His research also dealt with another open problem analogous to the Stability Conjecture for rational maps, that asks whether the hyperbolicity of the Julia set is necessary for its stability (the sufficiency was proved in 1968 by Guckenheimer). A combination of the joint work of Mañé, P Sad and D Sullivan, with his proof of the instability of Herman rings (1985) and the important papers of Sullivan on the role of quasi-conformal mappings in dynamics, prove that when the Julia set has measure zero, stability implies its hyperbolicity.

Finally, Mañé has worked more in recent years, on variational ergodic theory of conservative dynamical systems, especially following a basic work of Mather on minimising measures for Lagrangian systems.

In 1982, he published the book Introdução à teoria ergódica, that in 1987 was translated into English and published by Springer-Verlag in the Ergebnisse der Mathematik series. Two essays were to follow: Global variational methods in conservative dynamics, Notes of the Brazilian Mathematical Colloquium - 1991, and The dynamics of inner functions, with C Doering, Ensaios Matemáticos - Brazilian Mathematical Society, 1991.

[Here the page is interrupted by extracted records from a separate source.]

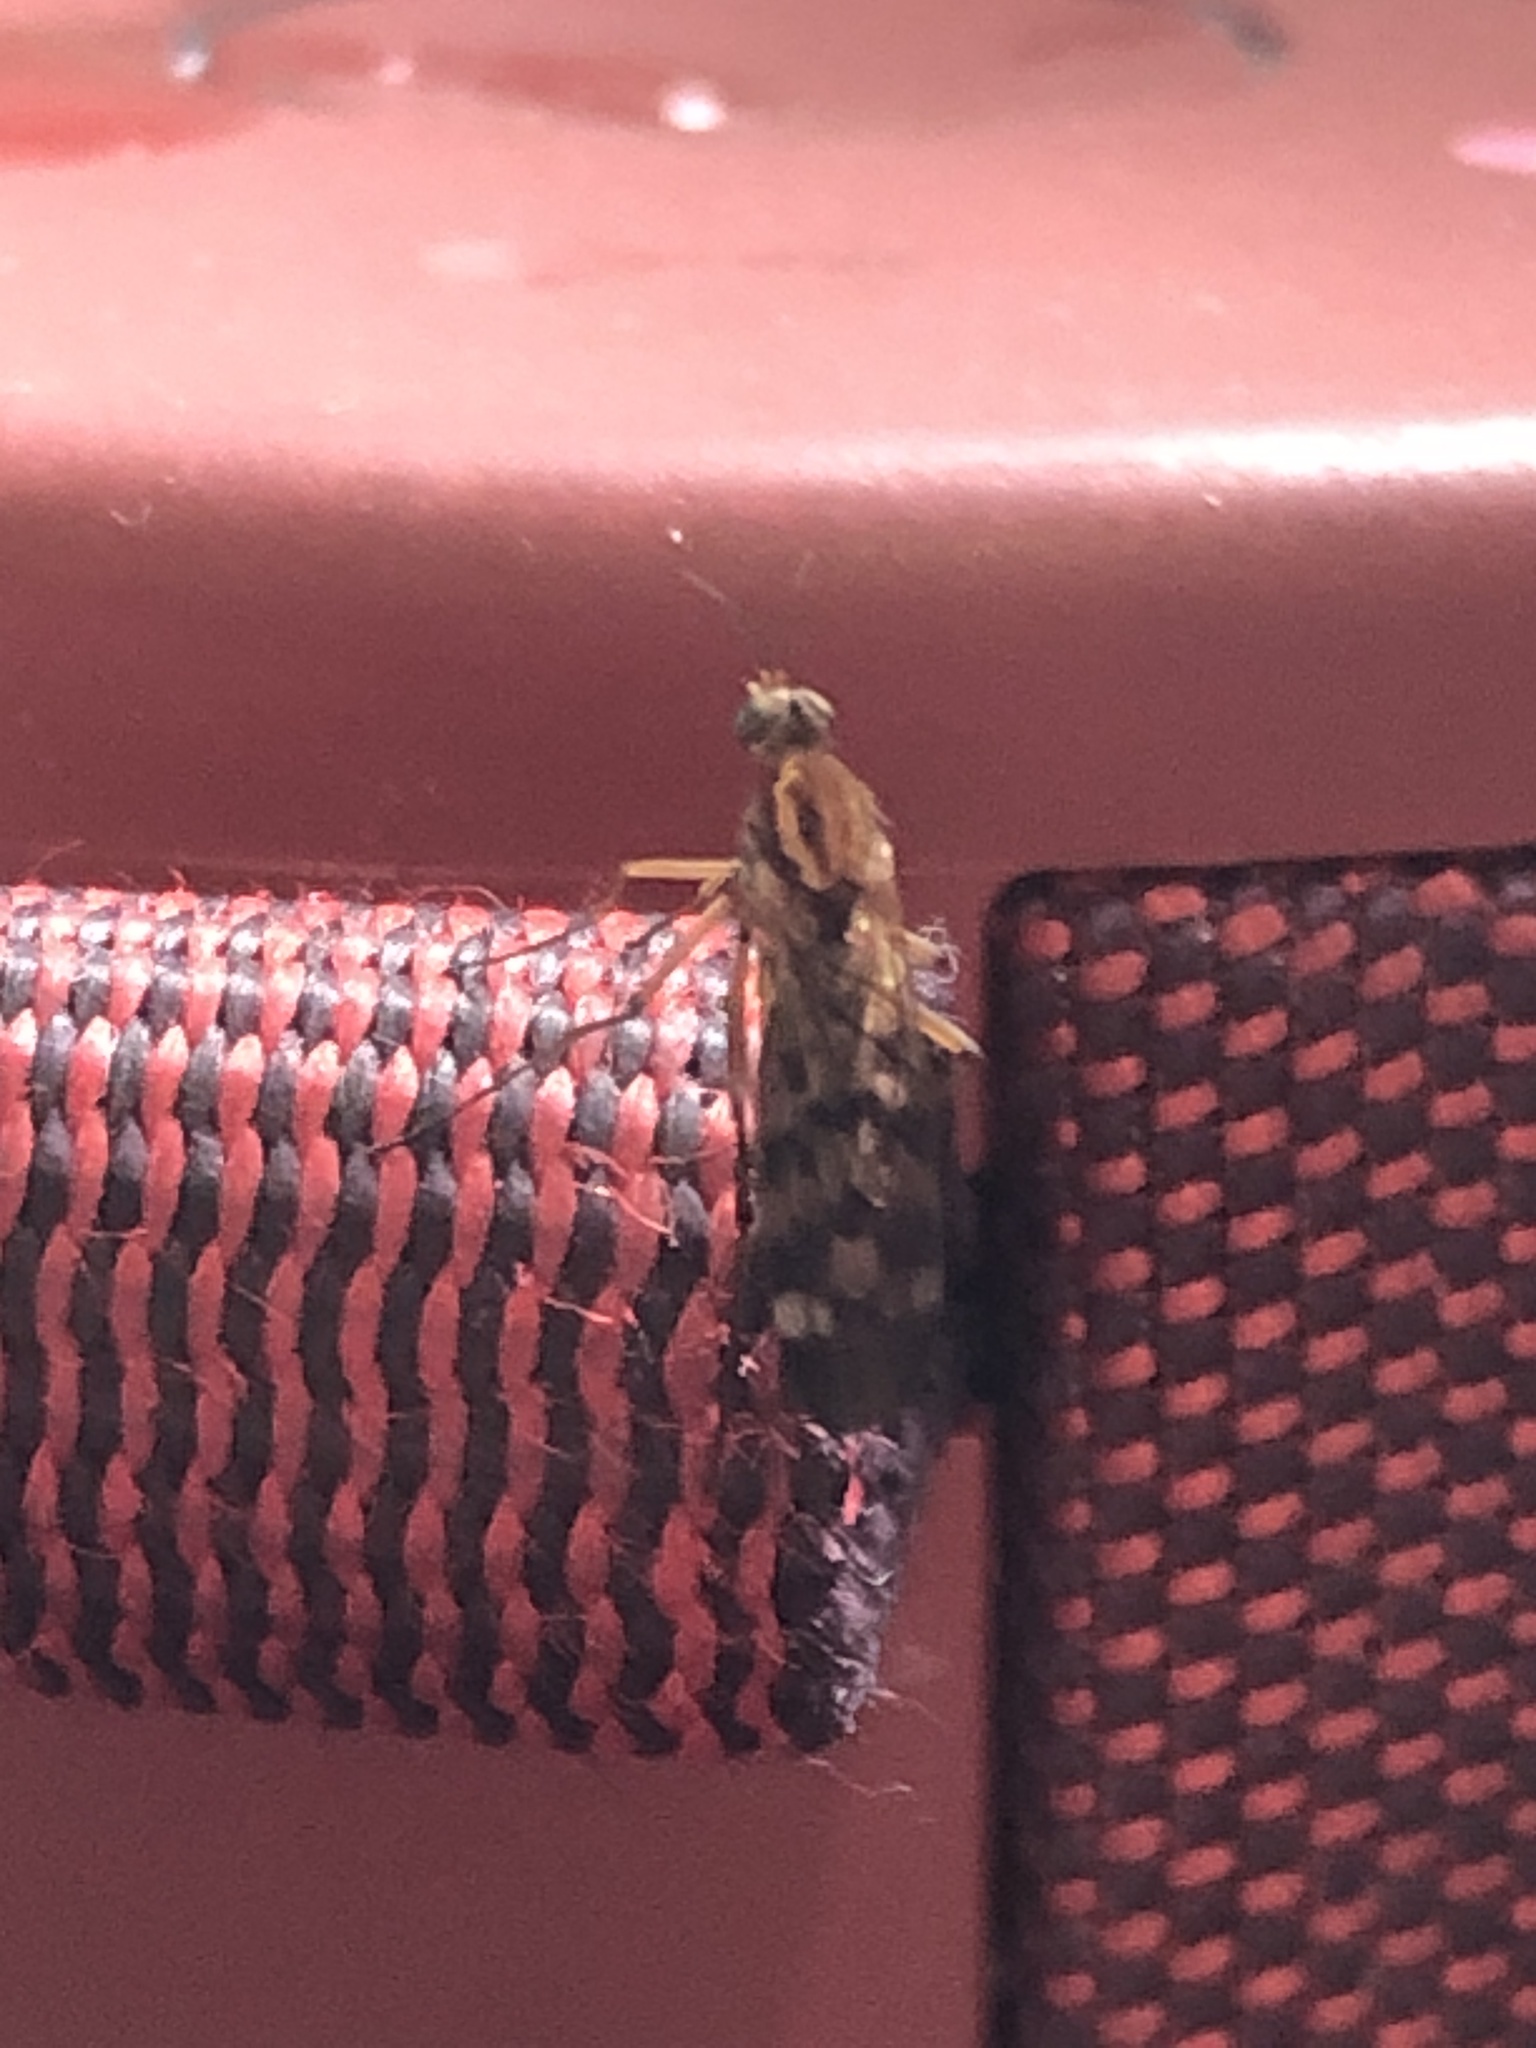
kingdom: Animalia
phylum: Arthropoda
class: Insecta
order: Diptera
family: Anisopodidae
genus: Sylvicola
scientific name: Sylvicola notatus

Since he became an assistant professor at IMPA, in 1973, all the academic career of Mañé was developed at this admirable Institute, where he has been thesis adviser of eleven doctorate students C Doering, A Araújo, R Ruggiero, M Craizer, G Contreras, M Paternain, F Carvalho, A Rovella, J Delgado, R Iturriaga and H Enrich. The topics of their theses included persistently transitive flows, Lorenz like attractors, existence of hyperbolic attractors for diffeomorphisms of surfaces, the dynamics of the inner functions and the variational ergodic theory of Lagrangian flows.

Mañé was invited to speak twice in the section of Ordinary Differential Equations and Dynamical Systems of the International Congress of Mathematicians, in 1983 at Warsaw and in 1994 at Zürich. He was also a speaker at the Colloquium organised by the Société Mathématique de France, celebrating R Thom's 65th anniversary. In 1994, he became a member of the Brazilian Academy of Sciences and was awarded The World Academy of Sciences Prize for Mathematics.